Mato Grosso: rizicultores do nortão ainda estão indecisos
Sem conseguir vender seus estoques de arroz, devendo para bancos e fornecedores de insumos, muitos antigos rizicultores ainda não decidiram se vão ou não investir na cultura na safra 2005/2006.
A chegada das primeiras chuvas à região Norte de Mato Grosso, a principal área de produção de arroz do Estado, não alterou o panorama sombrio que envolve a rizicultura. Sem conseguir vender seus estoques de arroz, devendo para bancos e fornecedores de insumos, muitos antigos rizicultores ainda não decidiram se vão ou não investir na cultura na safra 2005/2006, cujo plantio na região é feito nos meses de outubro, novembro e dezembro.

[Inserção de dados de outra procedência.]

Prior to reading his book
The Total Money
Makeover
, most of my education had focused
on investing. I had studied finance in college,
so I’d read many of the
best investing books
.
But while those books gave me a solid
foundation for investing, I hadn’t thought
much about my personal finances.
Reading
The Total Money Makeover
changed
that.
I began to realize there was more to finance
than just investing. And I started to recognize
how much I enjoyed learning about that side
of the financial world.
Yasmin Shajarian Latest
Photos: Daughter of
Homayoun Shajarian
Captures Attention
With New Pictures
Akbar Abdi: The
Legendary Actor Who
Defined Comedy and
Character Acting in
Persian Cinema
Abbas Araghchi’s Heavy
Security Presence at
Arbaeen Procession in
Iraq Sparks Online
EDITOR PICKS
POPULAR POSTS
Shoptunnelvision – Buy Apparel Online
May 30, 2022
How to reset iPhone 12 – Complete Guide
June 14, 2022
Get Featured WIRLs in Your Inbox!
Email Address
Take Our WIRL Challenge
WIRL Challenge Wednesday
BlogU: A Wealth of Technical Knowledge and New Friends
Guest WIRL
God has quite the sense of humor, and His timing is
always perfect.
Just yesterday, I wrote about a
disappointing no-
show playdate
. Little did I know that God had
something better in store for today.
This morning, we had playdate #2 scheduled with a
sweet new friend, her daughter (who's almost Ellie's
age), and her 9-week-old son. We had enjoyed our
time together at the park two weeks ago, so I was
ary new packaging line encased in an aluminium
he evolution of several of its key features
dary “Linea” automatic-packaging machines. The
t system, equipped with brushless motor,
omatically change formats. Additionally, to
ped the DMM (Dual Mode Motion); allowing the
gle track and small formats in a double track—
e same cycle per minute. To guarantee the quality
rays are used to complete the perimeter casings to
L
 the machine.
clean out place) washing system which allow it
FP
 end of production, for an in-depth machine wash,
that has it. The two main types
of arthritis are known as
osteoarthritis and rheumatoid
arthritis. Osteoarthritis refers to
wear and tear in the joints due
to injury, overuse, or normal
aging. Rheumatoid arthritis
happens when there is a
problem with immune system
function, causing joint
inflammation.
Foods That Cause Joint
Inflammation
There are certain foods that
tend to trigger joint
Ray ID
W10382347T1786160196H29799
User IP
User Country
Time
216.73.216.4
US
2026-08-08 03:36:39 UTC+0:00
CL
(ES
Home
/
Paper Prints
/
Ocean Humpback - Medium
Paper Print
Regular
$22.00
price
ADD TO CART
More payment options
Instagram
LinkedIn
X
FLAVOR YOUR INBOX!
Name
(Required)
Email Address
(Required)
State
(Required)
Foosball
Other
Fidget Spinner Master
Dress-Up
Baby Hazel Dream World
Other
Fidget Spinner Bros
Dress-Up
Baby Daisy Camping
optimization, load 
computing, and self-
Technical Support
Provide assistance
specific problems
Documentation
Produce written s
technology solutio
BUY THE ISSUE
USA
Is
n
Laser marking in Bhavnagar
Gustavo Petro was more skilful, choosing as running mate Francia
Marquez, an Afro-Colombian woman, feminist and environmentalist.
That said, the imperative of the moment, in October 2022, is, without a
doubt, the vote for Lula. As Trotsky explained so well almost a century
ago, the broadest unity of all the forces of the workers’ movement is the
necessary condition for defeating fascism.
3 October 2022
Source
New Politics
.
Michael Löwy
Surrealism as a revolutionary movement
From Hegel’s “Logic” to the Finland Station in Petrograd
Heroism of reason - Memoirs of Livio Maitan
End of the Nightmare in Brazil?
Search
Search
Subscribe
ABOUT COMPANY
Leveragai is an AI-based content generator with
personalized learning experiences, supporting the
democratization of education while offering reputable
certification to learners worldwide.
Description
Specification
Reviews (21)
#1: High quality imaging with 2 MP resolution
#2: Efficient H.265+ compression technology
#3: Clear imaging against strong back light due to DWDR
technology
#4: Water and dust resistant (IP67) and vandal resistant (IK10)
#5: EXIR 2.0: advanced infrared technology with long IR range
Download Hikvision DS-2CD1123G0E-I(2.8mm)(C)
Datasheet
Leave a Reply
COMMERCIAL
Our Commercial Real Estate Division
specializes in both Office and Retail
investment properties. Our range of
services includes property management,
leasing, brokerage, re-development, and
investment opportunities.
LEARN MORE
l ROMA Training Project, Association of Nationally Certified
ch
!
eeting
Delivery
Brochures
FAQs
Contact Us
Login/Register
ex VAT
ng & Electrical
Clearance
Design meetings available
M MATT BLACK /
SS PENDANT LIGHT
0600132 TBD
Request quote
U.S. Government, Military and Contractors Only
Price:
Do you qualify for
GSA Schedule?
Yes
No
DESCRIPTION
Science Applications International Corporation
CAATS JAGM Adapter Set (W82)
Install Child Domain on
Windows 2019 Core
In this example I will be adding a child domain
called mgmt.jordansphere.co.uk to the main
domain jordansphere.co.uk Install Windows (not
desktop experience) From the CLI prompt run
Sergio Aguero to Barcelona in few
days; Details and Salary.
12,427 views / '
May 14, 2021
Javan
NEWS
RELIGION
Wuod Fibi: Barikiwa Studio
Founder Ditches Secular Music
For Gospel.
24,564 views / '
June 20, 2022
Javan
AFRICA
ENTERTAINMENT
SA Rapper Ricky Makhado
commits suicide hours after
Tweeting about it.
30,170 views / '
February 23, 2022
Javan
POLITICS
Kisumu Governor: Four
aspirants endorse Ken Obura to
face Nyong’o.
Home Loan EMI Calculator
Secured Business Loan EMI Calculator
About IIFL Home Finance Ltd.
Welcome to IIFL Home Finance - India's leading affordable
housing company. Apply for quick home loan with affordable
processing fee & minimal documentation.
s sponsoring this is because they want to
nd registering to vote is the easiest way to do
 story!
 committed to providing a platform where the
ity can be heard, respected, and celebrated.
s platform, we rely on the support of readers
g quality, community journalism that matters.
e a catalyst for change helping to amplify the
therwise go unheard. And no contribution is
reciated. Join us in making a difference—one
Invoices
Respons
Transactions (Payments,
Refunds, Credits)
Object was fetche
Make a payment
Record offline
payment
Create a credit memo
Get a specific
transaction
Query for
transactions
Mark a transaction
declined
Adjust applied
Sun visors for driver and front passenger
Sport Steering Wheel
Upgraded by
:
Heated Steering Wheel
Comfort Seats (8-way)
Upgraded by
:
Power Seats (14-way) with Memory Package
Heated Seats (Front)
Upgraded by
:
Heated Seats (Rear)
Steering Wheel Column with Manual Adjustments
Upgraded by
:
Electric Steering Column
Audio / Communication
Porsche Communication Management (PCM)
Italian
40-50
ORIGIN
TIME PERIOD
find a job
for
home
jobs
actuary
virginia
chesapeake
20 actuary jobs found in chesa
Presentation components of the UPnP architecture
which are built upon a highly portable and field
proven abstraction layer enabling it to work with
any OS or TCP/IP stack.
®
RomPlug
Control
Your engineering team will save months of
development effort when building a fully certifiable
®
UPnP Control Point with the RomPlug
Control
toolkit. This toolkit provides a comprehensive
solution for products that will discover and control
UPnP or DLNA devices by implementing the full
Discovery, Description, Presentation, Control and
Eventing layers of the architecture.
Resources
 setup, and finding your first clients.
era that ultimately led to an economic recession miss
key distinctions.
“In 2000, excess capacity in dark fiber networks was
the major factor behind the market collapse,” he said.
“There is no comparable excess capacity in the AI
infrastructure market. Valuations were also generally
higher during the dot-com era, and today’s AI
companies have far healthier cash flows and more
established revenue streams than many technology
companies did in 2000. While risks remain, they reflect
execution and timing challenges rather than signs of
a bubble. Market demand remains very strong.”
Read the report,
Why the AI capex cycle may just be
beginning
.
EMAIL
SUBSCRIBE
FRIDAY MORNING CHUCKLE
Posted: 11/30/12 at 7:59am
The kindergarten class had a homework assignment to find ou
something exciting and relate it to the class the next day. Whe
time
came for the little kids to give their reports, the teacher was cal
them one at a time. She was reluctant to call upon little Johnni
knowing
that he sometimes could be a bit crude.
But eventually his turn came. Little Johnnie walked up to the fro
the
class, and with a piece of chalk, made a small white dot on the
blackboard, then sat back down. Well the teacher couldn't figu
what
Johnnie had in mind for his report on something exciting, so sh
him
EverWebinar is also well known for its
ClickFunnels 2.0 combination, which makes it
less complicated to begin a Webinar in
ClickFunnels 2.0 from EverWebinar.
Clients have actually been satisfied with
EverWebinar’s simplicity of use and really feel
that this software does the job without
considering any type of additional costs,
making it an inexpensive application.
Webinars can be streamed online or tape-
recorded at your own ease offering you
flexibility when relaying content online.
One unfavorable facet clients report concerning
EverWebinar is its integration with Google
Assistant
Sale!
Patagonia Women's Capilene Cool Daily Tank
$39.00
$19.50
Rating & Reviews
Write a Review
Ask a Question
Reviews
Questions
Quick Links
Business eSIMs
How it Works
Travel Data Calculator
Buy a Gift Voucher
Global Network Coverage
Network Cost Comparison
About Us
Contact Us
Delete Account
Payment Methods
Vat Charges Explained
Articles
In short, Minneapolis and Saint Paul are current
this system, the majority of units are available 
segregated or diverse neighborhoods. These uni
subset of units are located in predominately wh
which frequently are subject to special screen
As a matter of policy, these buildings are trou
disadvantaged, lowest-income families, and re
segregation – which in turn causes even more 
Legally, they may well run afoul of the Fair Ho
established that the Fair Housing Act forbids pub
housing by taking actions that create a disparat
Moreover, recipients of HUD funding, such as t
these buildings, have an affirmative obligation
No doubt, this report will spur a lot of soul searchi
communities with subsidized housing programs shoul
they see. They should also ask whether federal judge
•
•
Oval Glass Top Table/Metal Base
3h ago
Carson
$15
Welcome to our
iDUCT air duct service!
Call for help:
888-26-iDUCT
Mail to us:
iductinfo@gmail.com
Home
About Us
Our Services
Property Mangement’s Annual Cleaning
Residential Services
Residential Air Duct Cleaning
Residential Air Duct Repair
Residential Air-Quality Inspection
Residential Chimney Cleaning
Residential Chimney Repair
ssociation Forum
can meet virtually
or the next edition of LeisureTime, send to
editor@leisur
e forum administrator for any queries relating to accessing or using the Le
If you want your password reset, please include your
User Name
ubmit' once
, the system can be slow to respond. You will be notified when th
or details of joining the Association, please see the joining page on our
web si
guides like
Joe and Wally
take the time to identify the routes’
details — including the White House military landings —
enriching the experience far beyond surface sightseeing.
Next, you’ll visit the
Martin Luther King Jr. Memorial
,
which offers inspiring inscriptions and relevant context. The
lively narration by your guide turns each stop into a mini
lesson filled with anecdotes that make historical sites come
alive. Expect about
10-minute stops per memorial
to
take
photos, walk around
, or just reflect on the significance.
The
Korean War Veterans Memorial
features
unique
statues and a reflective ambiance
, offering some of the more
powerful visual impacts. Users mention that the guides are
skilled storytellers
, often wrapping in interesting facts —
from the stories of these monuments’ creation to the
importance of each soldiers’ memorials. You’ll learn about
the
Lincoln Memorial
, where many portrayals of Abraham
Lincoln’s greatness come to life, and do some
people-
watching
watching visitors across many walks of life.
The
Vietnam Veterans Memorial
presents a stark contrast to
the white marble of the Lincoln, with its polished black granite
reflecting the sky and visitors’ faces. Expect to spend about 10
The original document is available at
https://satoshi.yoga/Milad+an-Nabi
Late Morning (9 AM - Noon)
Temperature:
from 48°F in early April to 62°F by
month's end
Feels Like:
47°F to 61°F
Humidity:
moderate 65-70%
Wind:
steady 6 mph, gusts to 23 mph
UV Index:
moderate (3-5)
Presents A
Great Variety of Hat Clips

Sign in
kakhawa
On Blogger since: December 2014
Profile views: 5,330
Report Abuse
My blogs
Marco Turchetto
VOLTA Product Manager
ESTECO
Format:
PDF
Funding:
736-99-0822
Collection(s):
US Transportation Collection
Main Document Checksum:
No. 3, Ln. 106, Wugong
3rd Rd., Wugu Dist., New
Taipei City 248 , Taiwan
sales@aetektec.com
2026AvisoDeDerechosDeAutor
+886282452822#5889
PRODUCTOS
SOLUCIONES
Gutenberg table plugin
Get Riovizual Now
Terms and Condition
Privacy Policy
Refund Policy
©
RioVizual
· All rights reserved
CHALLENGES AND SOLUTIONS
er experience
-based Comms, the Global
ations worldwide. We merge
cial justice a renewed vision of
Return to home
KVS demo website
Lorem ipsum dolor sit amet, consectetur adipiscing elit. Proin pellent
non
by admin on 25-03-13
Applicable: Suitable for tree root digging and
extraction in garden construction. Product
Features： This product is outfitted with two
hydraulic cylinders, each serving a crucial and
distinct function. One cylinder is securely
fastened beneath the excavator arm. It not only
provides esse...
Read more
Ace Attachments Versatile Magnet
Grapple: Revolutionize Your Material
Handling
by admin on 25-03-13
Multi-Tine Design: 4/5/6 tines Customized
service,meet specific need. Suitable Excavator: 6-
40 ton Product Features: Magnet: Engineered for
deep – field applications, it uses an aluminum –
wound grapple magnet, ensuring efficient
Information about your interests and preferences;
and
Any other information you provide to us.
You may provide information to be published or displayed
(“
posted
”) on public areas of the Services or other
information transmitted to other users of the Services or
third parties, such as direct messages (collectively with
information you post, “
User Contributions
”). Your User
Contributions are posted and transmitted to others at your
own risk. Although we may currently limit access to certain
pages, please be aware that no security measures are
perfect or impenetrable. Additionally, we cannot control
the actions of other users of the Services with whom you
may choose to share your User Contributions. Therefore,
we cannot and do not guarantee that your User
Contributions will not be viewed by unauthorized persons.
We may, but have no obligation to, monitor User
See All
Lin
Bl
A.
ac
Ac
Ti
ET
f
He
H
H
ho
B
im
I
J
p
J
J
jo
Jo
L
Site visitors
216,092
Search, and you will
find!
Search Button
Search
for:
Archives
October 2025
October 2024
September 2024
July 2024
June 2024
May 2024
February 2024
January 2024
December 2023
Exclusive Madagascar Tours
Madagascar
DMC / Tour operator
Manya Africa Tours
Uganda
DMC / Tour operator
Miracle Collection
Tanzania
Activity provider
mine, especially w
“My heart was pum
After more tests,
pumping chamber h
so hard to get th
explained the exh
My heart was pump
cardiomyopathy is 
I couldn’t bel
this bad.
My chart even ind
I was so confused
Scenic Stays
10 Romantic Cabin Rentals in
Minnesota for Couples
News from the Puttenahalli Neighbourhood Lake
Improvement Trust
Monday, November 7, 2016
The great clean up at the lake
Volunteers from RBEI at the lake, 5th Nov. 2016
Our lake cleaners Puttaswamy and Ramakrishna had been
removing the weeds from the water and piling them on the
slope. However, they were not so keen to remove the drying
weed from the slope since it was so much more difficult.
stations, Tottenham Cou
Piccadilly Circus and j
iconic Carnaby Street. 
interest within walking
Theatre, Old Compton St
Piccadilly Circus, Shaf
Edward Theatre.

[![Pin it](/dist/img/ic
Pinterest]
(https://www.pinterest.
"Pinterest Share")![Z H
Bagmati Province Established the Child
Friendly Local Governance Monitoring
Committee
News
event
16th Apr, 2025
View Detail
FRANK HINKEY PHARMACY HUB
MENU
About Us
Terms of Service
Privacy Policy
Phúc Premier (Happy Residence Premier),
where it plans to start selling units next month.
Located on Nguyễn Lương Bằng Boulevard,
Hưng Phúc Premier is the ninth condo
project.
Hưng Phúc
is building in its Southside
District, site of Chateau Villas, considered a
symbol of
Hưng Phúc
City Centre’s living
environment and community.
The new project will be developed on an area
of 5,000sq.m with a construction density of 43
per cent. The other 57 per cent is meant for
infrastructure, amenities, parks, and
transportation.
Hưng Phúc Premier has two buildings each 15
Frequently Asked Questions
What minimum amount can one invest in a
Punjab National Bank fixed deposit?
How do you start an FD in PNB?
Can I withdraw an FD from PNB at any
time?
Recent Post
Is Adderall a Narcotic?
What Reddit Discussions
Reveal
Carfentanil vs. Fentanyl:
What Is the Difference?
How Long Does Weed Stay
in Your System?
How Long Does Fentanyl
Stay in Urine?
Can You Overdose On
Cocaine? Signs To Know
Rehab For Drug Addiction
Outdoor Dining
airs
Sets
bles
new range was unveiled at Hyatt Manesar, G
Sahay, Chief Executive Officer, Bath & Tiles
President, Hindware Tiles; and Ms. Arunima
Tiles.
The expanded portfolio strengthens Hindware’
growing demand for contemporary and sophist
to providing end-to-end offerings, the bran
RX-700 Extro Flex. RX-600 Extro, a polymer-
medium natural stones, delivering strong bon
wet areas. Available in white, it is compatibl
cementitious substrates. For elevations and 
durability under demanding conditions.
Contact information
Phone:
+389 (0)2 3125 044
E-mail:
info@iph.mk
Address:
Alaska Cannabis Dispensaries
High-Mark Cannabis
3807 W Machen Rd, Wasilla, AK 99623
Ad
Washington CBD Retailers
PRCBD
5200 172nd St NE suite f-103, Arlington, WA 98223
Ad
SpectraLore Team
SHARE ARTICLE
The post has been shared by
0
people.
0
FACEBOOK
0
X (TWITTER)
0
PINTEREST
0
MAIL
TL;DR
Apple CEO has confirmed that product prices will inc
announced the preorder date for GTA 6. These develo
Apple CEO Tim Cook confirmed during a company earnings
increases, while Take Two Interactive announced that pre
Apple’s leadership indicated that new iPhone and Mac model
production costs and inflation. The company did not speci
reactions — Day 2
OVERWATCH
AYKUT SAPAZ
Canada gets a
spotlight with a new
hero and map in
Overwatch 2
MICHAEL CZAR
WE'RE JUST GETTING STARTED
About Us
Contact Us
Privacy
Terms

O próprio presidente da Associação de Produtores de Arroz de Mato Grosso (APA), Ângelo Maronezzi, admite que a situação da rizicultura, pelo menos no nortão, não é nada animadora. Nem mesmo a decisão do governo federal de comprar, através da Companhia Nacional de Alimentos Conab, 134 mil toneladas do arroz estocados em Mato Grosso, tem estimulado os rizicultores a investir na safra 2005/2006.
Acontece que de acordo com números da Conab, Mato Grosso produziu na safra 2004/2005 cerca de 2 milhões de toneladas do cereal, cuja área de plantio ocupou 770 mil hectares. Desse volume, o Estado tem ainda estocado cerca de 800 mil toneladas.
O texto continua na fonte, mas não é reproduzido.